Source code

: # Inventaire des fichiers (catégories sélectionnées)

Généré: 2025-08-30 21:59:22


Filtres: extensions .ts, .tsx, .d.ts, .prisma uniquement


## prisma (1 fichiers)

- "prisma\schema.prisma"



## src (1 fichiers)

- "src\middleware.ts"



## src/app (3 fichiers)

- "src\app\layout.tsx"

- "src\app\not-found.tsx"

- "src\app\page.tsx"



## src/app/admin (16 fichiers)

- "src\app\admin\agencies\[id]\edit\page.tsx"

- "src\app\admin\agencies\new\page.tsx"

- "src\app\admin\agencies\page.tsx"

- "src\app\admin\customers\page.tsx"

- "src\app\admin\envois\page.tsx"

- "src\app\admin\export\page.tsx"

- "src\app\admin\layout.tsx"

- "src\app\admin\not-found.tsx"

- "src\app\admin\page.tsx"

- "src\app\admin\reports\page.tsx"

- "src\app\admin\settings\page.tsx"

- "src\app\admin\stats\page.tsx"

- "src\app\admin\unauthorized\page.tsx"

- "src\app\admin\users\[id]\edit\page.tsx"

------------------------------------------------------------------------

Directive: Of the lines above, show those in which "found" appears.

The completed task:
- "src\app\not-found.tsx"
- "src\app\admin\not-found.tsx"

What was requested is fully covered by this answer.